Part of the strength of protests then was that the Iranian establishment, including the clergy, were divided. Powerful traditional power brokers such as Ali Akbar Hashemi Rafsanjani, who has so often been accused of corruption, supported the opponents of Mr Ahmadinejad. Now these establishment figures are being forced to break with the Greens if they want to remain within the ruling elite.
US diplomats are hopefully spreading the word that the success of the broadly secular uprisings in the Arab world shows that Iran's Islamic revolution is out of date. But Iranian leaders will be happy enough that the political landscape of the Middle East has so unexpectedly and dramatically changed in Iran's favour.
The marginalised opposition
Mirhossein Mousavi
* The presidential candidate in 2009 whose defeat by the incumbent Mahmoud Ahmadinejad led to an explosion of rage and mass street protests across Iran claiming fraud.
* The 68-year-old Mr Mousavi, from east Azerbaijan, was a student radical under the Shah and an admirer of Che Guevara. He became prime minister of Iran between 1981 and 1989 and was seen as being on the left of the Islamic movement.
* On the death of Ayatollah Khomeini he left politics and confined himself to architecture, painting and poetry for 20 years. The government says he is under house arrest, while the opposition movement say that he is in fact in jail.
Mehdi Karroubi
* The 73-year-old reformist cleric was one of the defeated presidential candidates in 2009 and also alleges fraud.
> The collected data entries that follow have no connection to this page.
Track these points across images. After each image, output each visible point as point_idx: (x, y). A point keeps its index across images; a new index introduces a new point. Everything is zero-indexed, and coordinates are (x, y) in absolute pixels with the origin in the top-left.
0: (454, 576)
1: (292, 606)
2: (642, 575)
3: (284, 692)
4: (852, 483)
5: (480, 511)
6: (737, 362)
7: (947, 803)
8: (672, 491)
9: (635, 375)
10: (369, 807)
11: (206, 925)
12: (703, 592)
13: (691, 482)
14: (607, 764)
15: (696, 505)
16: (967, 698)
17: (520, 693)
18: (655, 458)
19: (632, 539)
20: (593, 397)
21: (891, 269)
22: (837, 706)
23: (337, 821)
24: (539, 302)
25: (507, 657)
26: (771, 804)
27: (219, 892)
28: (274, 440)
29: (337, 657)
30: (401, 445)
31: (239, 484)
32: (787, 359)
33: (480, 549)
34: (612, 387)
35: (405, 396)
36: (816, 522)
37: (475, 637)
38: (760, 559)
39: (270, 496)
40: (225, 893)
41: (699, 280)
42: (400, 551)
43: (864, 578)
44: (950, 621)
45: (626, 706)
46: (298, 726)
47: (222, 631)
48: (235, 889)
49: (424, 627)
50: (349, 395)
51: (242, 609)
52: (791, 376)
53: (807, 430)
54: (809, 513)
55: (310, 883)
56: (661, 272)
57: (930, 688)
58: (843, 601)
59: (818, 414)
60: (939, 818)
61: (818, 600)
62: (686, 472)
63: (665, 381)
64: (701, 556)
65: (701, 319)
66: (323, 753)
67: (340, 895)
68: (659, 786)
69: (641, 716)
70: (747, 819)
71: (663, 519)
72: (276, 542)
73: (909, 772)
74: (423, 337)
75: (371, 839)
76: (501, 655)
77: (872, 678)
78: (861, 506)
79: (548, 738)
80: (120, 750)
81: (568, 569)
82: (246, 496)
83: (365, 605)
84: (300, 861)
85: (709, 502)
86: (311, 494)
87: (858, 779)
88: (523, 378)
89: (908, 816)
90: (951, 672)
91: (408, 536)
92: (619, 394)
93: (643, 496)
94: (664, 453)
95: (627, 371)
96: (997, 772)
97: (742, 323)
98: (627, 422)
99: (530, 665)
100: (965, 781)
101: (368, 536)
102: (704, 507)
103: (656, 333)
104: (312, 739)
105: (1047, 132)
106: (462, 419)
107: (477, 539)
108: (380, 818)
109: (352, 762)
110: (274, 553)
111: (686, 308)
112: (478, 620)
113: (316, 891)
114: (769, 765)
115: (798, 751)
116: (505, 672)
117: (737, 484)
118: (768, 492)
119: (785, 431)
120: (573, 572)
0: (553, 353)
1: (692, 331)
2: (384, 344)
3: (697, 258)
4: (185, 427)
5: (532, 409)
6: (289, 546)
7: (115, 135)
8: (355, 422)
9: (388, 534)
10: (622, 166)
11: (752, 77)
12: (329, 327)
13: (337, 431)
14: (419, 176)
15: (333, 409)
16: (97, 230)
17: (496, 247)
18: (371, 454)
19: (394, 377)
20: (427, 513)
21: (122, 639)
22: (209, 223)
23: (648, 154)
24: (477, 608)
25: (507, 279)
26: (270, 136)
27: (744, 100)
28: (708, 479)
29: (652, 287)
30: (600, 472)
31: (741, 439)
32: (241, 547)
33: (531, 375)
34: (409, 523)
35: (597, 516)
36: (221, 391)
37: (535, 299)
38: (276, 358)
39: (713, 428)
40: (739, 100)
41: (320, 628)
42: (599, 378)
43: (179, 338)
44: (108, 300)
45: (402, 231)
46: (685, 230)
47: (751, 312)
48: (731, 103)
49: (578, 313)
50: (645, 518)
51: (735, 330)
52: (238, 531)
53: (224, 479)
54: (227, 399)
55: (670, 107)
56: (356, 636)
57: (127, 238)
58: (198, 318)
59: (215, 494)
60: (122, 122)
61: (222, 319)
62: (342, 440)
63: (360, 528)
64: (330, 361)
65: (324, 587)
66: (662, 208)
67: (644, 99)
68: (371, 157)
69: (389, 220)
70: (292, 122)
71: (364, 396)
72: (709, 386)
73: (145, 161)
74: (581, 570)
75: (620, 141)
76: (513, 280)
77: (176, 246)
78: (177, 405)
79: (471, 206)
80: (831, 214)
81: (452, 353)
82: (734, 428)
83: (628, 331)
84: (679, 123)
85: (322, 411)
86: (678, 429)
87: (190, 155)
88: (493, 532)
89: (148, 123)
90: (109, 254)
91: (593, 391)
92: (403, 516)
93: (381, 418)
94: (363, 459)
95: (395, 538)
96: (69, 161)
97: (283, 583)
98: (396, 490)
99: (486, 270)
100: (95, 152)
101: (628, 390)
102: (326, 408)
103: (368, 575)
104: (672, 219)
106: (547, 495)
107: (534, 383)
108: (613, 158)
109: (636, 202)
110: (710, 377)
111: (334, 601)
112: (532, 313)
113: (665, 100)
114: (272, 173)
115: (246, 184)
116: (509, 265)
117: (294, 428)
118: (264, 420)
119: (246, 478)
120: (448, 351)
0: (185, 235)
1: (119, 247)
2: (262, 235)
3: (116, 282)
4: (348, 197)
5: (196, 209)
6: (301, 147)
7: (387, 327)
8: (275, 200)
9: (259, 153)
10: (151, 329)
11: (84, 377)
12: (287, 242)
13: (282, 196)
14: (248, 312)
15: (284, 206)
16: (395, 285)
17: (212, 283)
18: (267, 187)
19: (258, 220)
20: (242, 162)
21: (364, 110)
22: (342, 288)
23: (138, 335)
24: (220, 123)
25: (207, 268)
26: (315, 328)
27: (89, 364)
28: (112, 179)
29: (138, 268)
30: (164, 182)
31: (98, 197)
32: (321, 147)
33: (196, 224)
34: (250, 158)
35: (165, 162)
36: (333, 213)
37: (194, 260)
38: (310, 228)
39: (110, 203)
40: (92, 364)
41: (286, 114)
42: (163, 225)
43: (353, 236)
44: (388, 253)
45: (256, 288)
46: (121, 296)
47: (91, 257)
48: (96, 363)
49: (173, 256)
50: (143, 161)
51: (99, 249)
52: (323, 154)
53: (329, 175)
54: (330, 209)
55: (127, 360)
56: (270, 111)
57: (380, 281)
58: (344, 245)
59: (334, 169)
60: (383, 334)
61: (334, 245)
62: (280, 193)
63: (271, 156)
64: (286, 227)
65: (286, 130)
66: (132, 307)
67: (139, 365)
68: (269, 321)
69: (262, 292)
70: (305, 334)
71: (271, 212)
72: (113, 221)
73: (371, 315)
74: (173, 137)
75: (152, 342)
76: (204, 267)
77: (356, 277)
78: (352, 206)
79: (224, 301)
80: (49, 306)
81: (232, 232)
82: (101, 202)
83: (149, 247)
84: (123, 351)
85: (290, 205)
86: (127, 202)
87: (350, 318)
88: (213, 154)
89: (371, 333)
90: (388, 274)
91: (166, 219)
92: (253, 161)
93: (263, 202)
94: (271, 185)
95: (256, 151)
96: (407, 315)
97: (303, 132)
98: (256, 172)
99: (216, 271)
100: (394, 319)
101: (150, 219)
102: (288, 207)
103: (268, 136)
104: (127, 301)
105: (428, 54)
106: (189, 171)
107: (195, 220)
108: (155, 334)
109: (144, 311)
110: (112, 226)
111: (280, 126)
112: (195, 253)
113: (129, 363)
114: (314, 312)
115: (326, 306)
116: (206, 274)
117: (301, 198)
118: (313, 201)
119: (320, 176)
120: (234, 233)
* Twice speaker of parliament, he has remained outspoken as an opponent of the government since the election. He was a candidate for the presidency in 2005 when he alleged that the vote had been manipulated. He accused the government of raping and sodomising opposition activists, causing a scandal within the Iranian political establishment.
* His unexpectedly low vote in the 2009 poll, even in his home province, is cited as strong evidence that the election was fixed.